In mindestens einem Wahllokal habe die sogenannte NEDAP-Technik versagt. Ein Wahlcomputer in Viernheim habe nach Inbetriebnahme um kurz vor 8.00 Uhr nur eine Fehlermeldung angezeigt. Eine normale Wahl sei somit unmöglich gewesen. Erst nach einer Stunde sei ein Ersatzcomputer im Wahllokal eingetroffen. In dieser Zeit hätten viele Wähler ihr Wahlrecht nicht ausüben können.
In Obertshausen sei interessierten Bürgern das Betreten des Wahllokals durch einen Mitarbeiter des Ordnungsamts verweigert worden, sogar die Festnahme wurde den Beobachtern angedroht. "Von Offenheit und der rechtlich verbürgten Öffentlichkeit der Wahl hat der Wahlleiter von Obertshausen offenbar noch nichts gehört", kommentierte Engling. Schon im Vorfeld hätten einige Wahlleiter versucht, aktiv eine Wahlbeobachtung zu behindern.
Die Beobachtungen von mehr als 50 interessierten Bürgern hätten weiterhin ergeben, dass ein großer Teil der älteren Wähler Probleme hatte, die Stimme an den Computern abzugeben. Viele seien so überfordert gewesen, dass Wahlhelfer ihnen bei der Stimmabgabe Hilfestellung hätten geben müssen.

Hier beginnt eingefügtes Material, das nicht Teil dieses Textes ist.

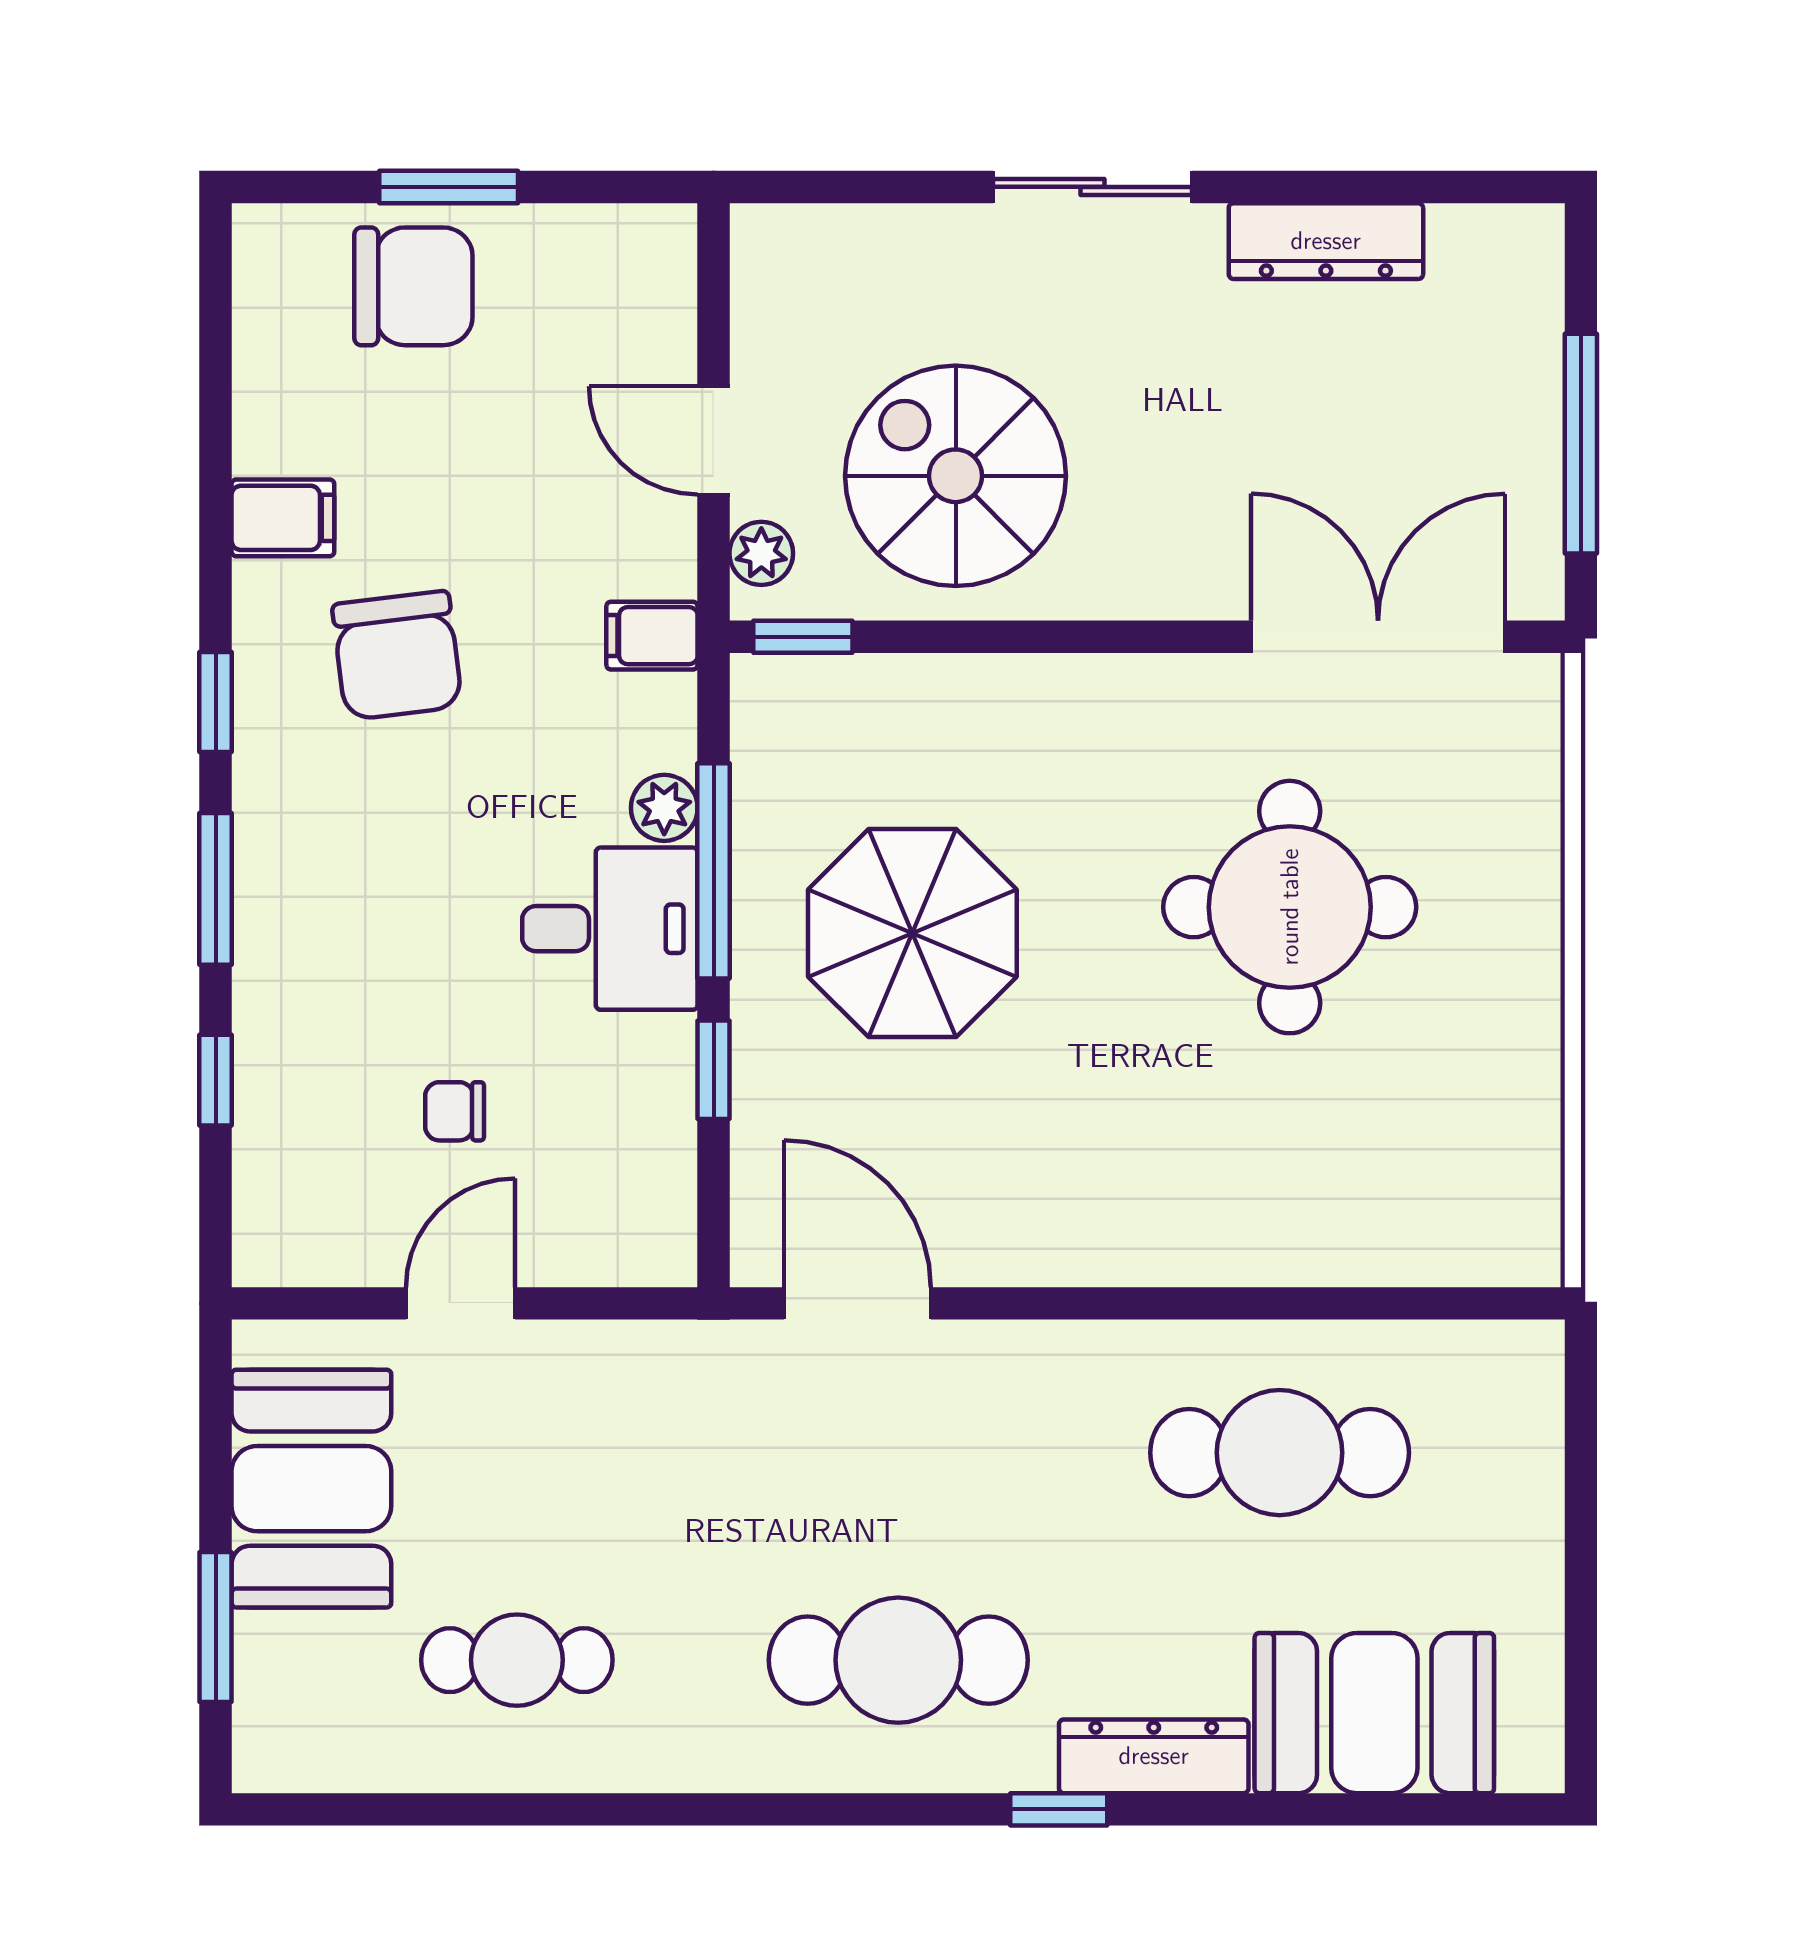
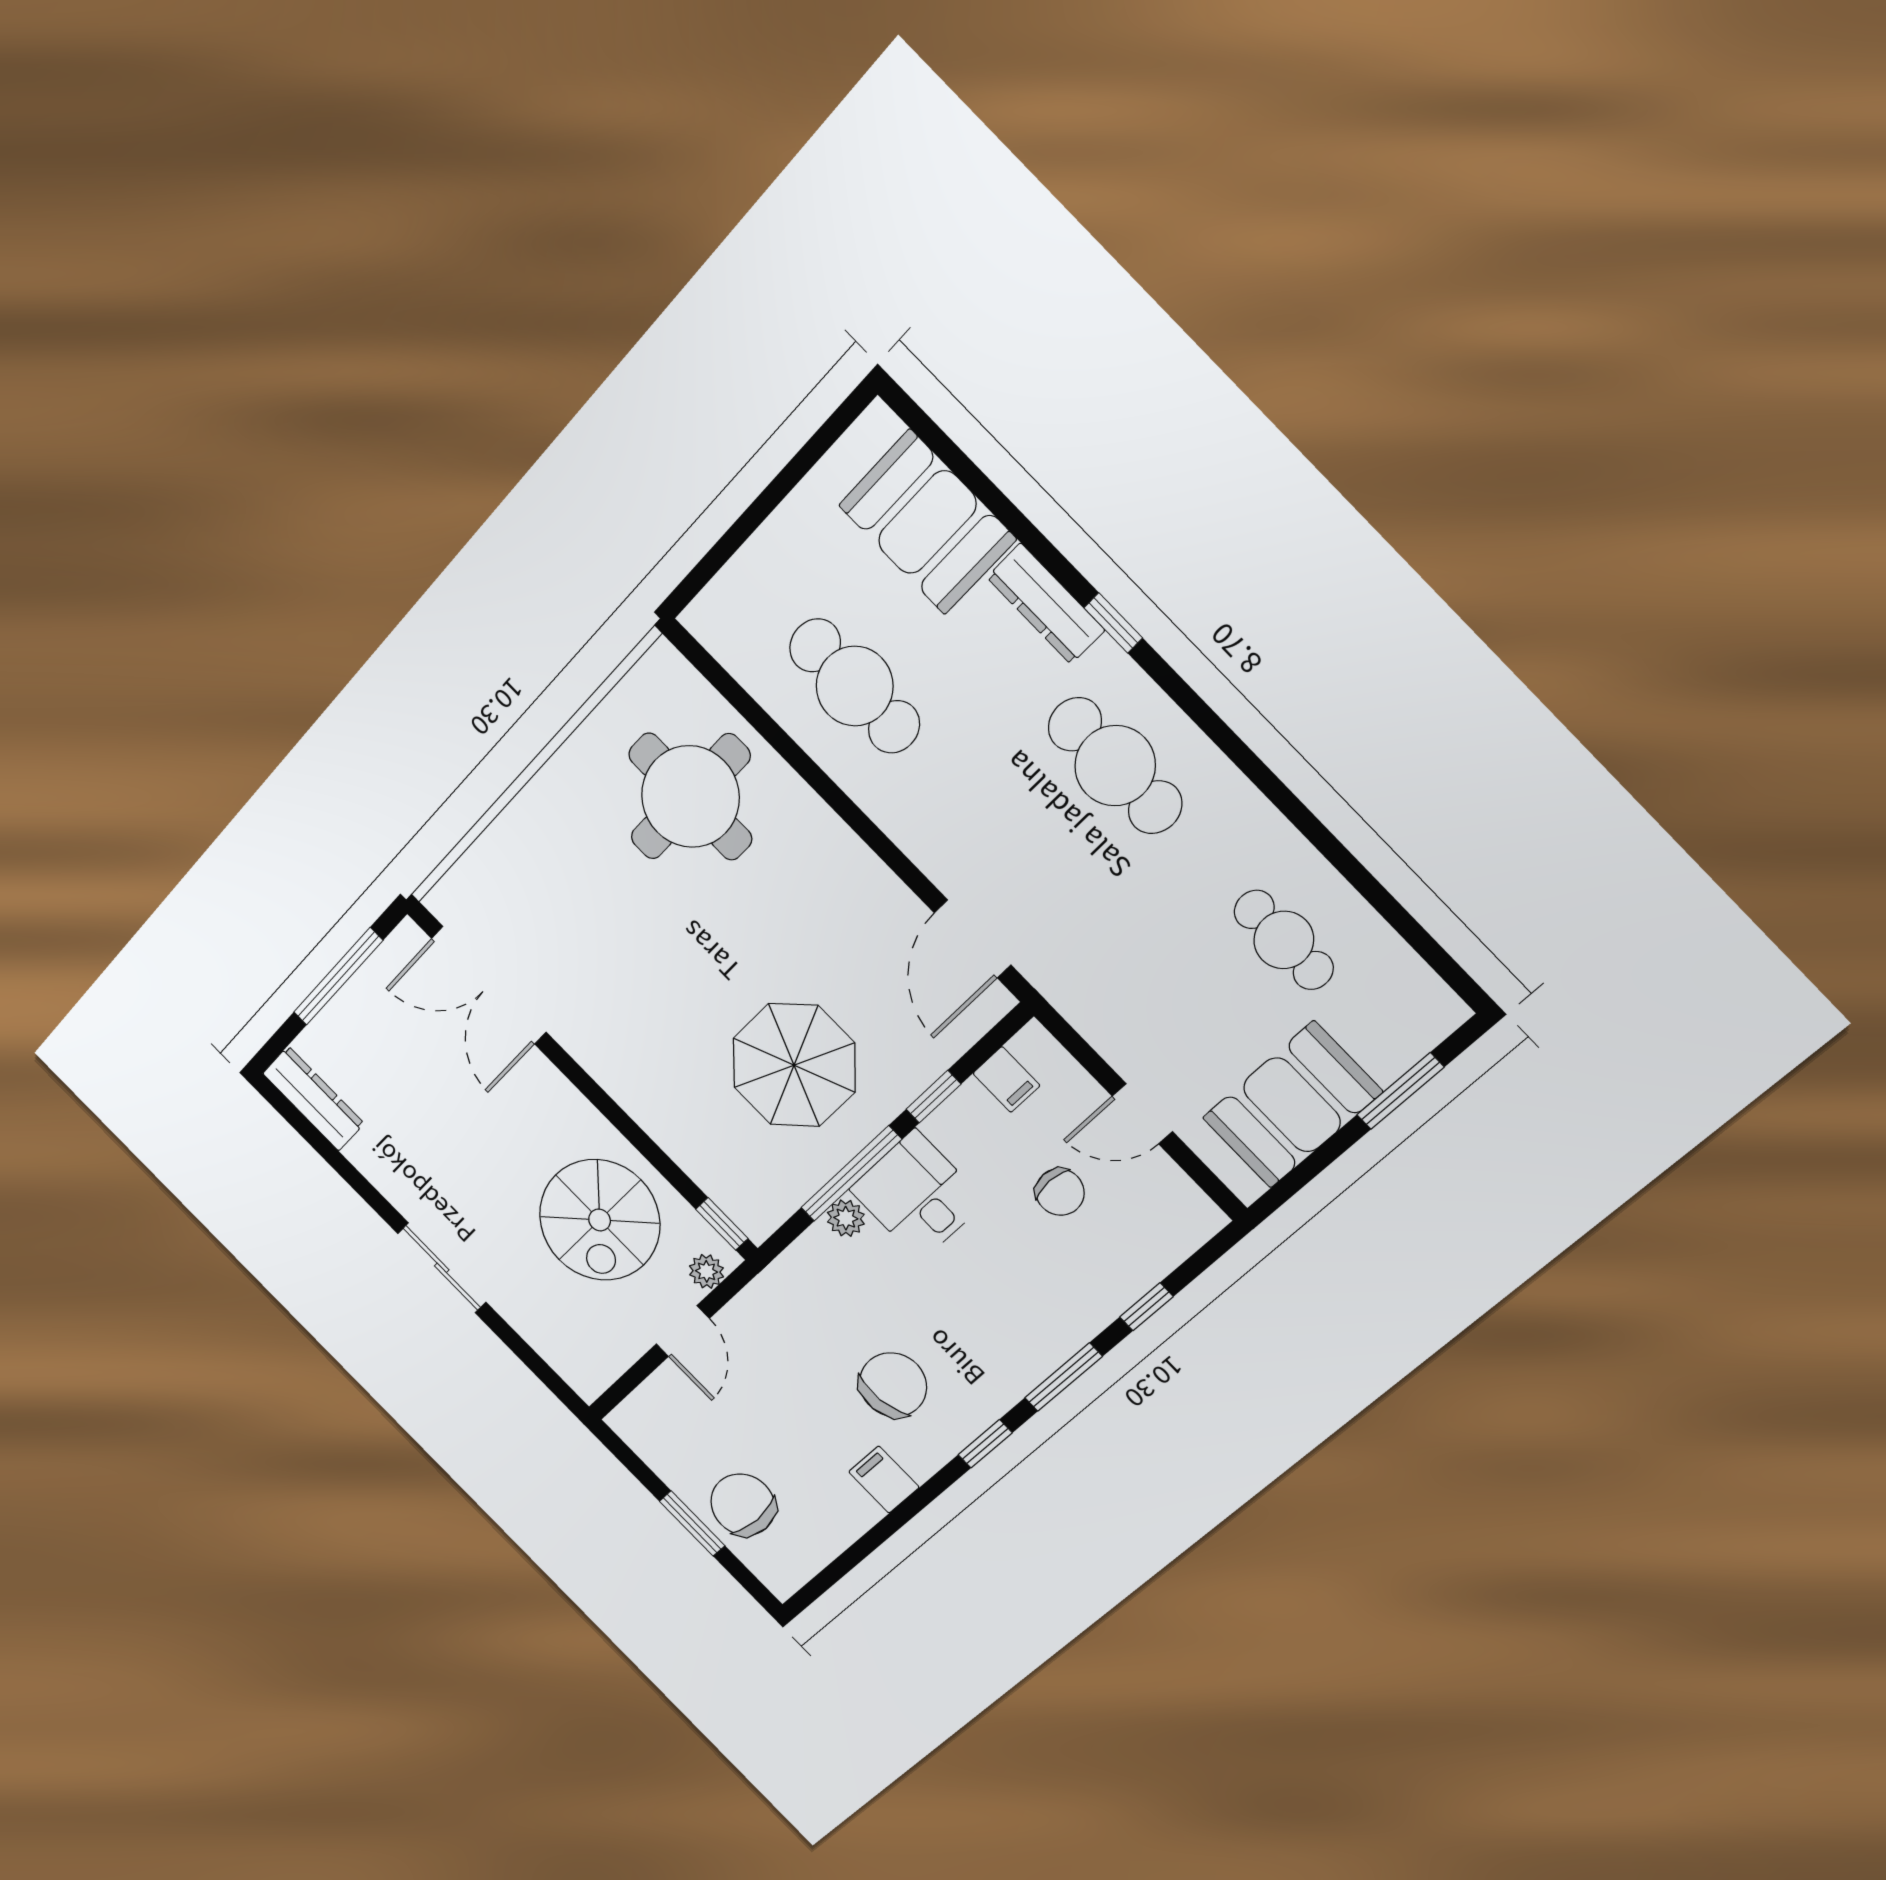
dresser: (1326, 241) -> (313, 1098), moved
filing cabinet: (652, 636) -> (1006, 1079), moved
round table: (1290, 907) -> (690, 797), moved
chair: (455, 1111) -> (1060, 1192), width x1.37, depth x1.37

Wahlcomputer leisteten unbemerkten Manipulationen des Ergebnisses Vorschub und bereiteten vor allem Senioren erhebliche Probleme, so der CCC. Grundsätzliches Problem der Wahlcomputer sei die mangelnde Transparenz und Überprüfbarkeit. Weder Wähler noch Wahlhelfer könnten die Korrektheit der Stimmabgabe und Zählung nachvollziehen. Eine nachträgliche Neuauszählung sei de facto nicht möglich.
"Die Wahlbeobachtung in Hessen zeigt, dass es endgültig Zeit wird, die Wahlcomputer auch in Deutschland aus dem Verkehr zu ziehen", sagte Engling. "Gerade angesichts des knappen Wahlausgangs in Hessen werden die untragbaren Risiken von Computerwahlen überdeutlich." Der hessische Landeswahlleiter Wolfgang Hannappel sagte, die Vorwürfe müssten gegebenenfalls in einem Wahlprüfungsverfahren untersucht werden.